Dios, que creó al hombre varón y hembra, dijo a nuestros primeros padres: Creced y multiplicaos. Es evidente que la unión sexual está natural y principalmente orientada a la transmisión de la vida. De ahí que, por ley natural, sea gravemente ilícito realizar esa unión impidiendo voluntariamente su capacidad generadora, por el uso de medios anticonceptivos u otros medios que privan a la unión de su principal fin. El matrimonio tiene que estar abierto a los hijos. Lo natural es recibir con alegría los hijos que Dios envíe. Decía san Juan Pablo II: Una disposición generosa a aceptar de Dios los hijos como regalo de amor, éste es el rasgo típico del matrimonio cristiano. Sin esa disposición de generosidad, los alemanes no hubieran tenido a Mozart ni a Sebastián Bach, ni a Richard Wagner, ni a Franz Schubert, ni a Ludwig Beethoven, ni a Georg Friedrich Handel… Porque todos estos hombres que han destacado por su talento y por sus producciones geniales no habrían nacido en la actual familia alemana, que sólo tiene de promedio un hijo o, a lo sumo, dos. Todos los citados tenían, al menos, tres hermanos mayores, e, incluso algunos de ellos, seis.
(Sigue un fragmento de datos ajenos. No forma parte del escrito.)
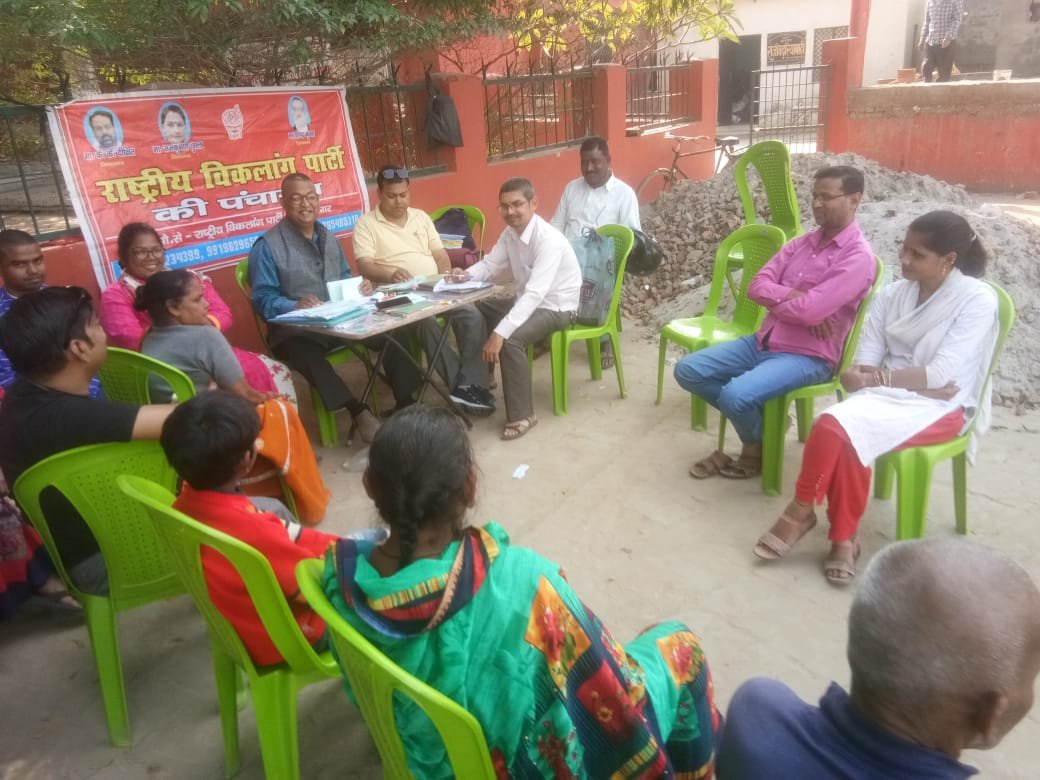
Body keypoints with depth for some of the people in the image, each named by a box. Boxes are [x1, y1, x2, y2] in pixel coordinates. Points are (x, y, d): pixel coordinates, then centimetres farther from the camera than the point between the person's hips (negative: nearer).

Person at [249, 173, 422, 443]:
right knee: (308, 355, -40)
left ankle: (405, 403, -9)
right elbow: (263, 300, -11)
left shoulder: (328, 238, 15)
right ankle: (360, 413, -36)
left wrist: (361, 287, -3)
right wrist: (296, 306, -31)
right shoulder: (268, 246, -5)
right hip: (294, 329, -5)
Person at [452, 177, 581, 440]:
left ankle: (522, 415, -16)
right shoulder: (510, 233, -2)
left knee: (510, 340, -31)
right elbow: (489, 264, 7)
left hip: (556, 307, -9)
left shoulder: (548, 240, -28)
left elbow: (536, 293, -37)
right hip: (528, 300, 9)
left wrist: (500, 332, -44)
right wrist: (466, 275, -18)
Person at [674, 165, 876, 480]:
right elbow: (756, 285, 2)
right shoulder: (801, 242, 12)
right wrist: (793, 295, -15)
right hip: (762, 342, 8)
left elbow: (810, 311, -24)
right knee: (687, 370, -4)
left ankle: (758, 447, 3)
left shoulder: (858, 256, -12)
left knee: (735, 394, -31)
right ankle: (757, 418, 9)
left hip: (807, 357, -8)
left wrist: (773, 298, -6)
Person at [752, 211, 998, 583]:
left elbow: (940, 375, -15)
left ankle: (802, 510, -12)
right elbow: (861, 367, 1)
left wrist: (875, 378, -14)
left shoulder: (977, 300, -7)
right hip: (887, 396, 4)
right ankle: (844, 539, -20)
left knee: (840, 427, -31)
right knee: (839, 429, -31)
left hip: (940, 408, -4)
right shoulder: (890, 295, 6)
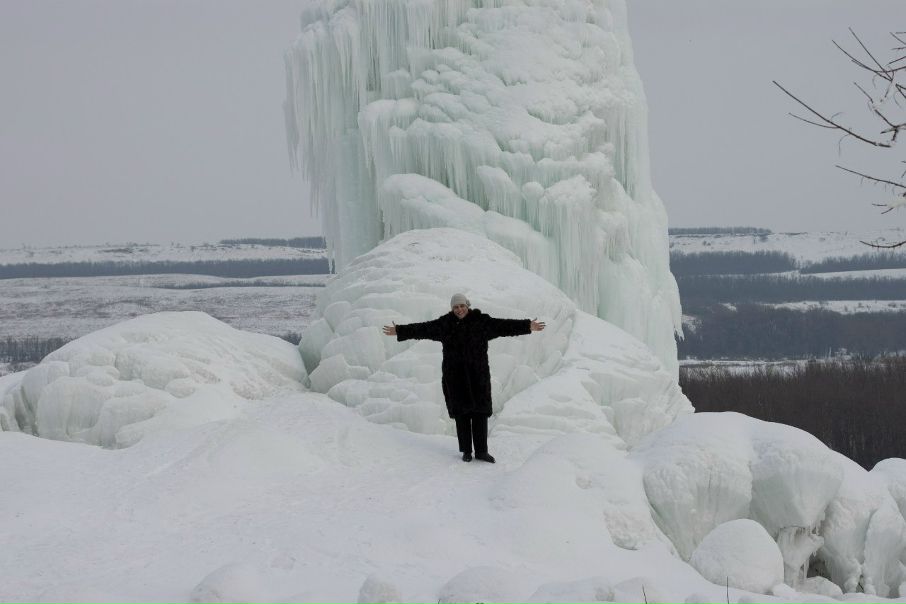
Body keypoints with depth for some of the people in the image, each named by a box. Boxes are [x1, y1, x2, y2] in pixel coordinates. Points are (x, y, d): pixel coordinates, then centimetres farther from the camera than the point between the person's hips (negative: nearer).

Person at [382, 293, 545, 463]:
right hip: (455, 377, 1)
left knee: (480, 412, -2)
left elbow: (504, 326, -6)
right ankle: (466, 451, 11)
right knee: (461, 413, 3)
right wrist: (399, 331, 6)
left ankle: (481, 451, 5)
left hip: (477, 375, -1)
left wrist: (528, 326, -14)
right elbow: (422, 329, 6)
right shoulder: (444, 324, 4)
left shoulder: (482, 322, 0)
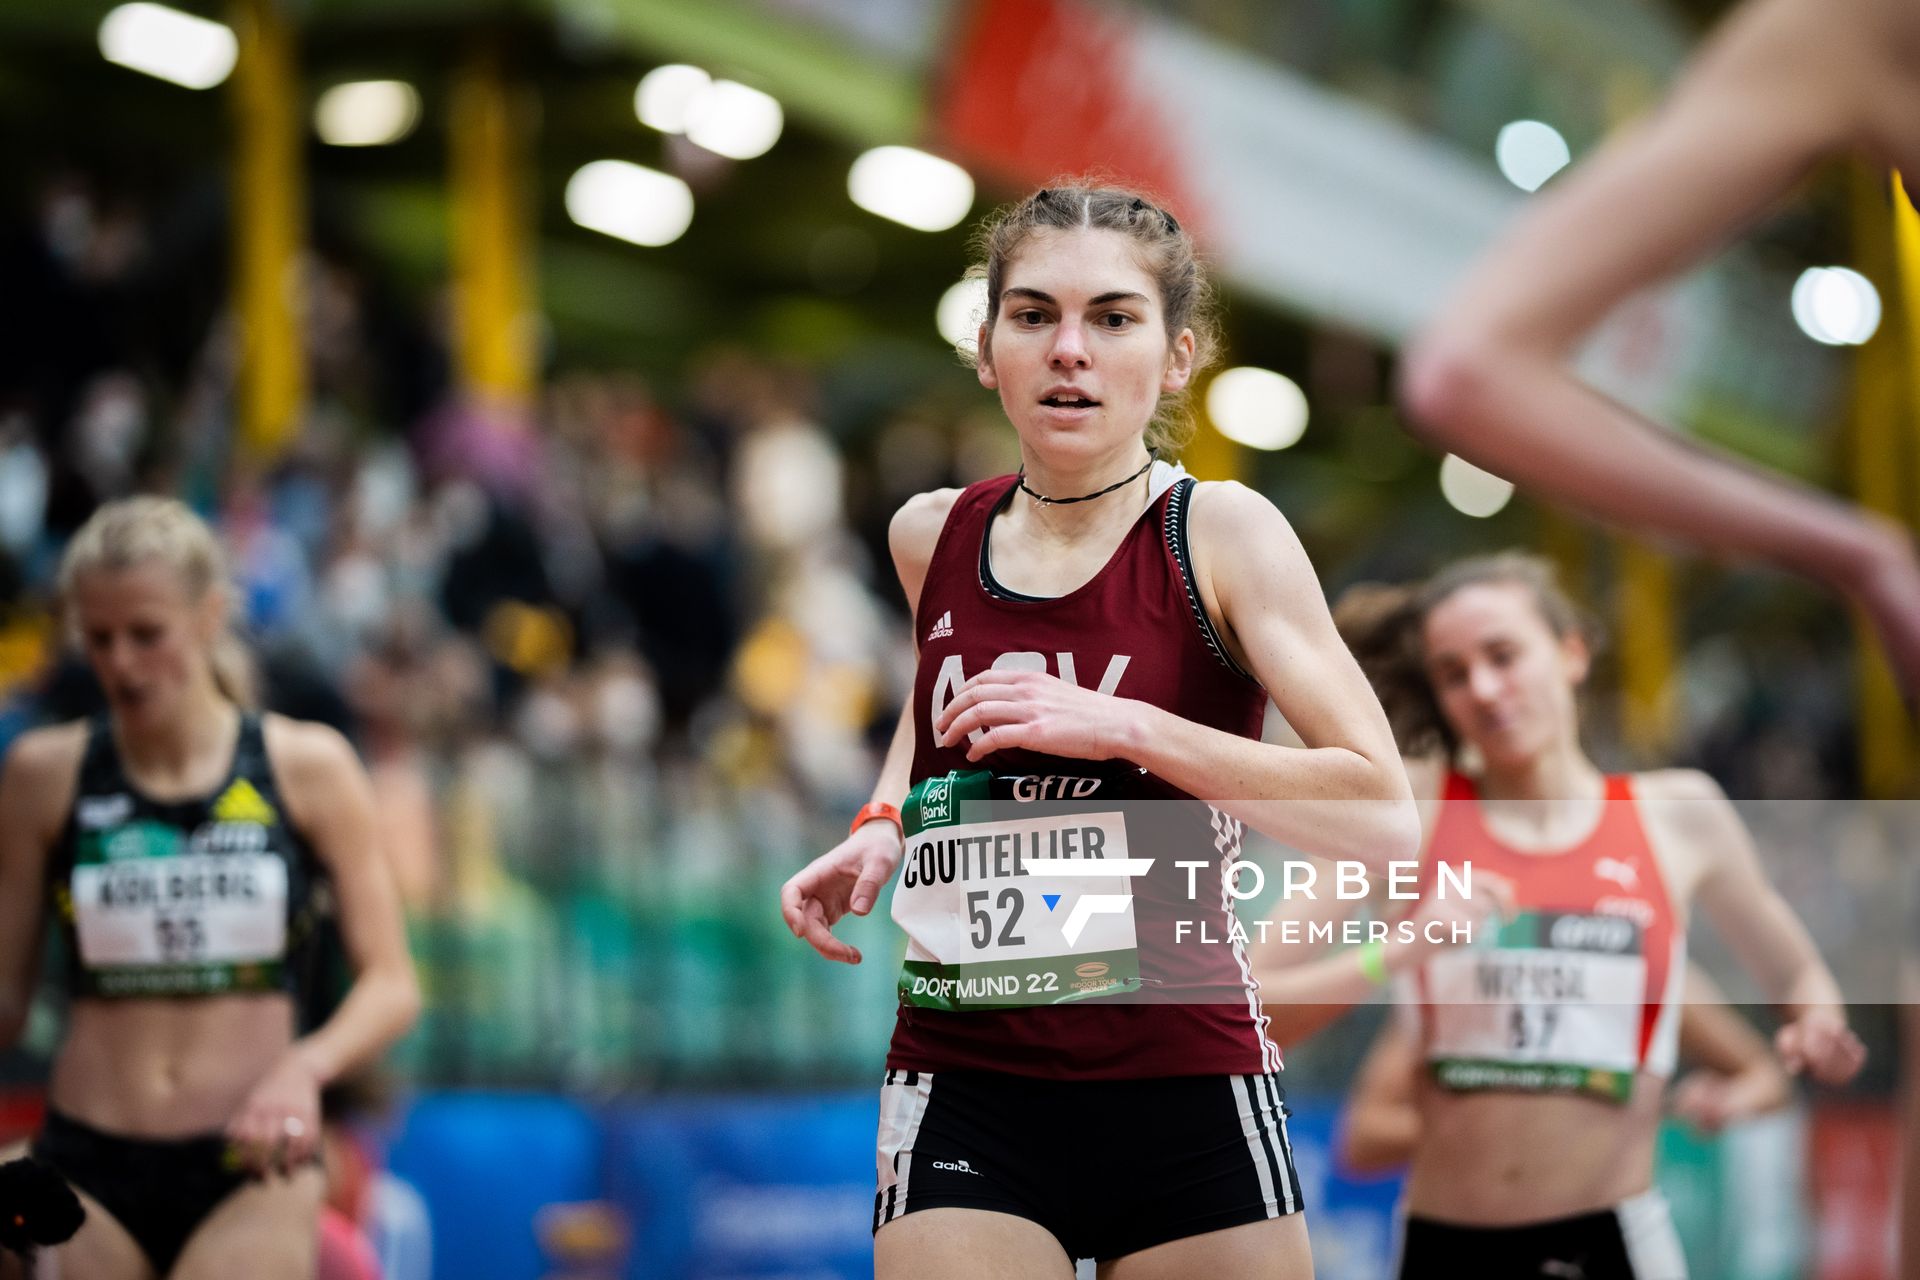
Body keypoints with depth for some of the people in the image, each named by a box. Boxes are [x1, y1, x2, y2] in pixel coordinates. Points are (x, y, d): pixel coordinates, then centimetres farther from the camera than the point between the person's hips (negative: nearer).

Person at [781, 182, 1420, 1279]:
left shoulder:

Dios hace muy bien las cosas. Cuando creó al hombre y a la mujer, los hizo distintos, de tal forma que pudiera el hombre y la mujer unirse sexualmente, y así, tener hijos. Pero dispuso que la mujer sólo pudiera quedarse embarazada unos días al mes, sus días fértiles, que son unos pocos, por lo que no de toda unión sexual se concibe un nuevo hijo. Y la sabiduría divina previó que la mujer pudiera saber por algunos signos externos cuáles son esos días fértiles y cuáles no. Para espaciar nacimientos, es lícito lo que se conoce como continencia periódica, es decir, tener relaciones sexuales sólo los días en los cuales la mujer no es fértil. Esto está recogido en la encíclica Humanae vitae del beato Pablo VI: Si para espaciar los nacimientos existen serios motivos derivados de las condiciones físicas o psicológicas de los cónyuges, o de circunstancias exteriores, es lícito tener en cuenta los ritmos naturales inmanentes a las funciones generadoras para usar del matrimonio sólo en los períodos infecundos y así regular la natalidad sin ofensa a Dios.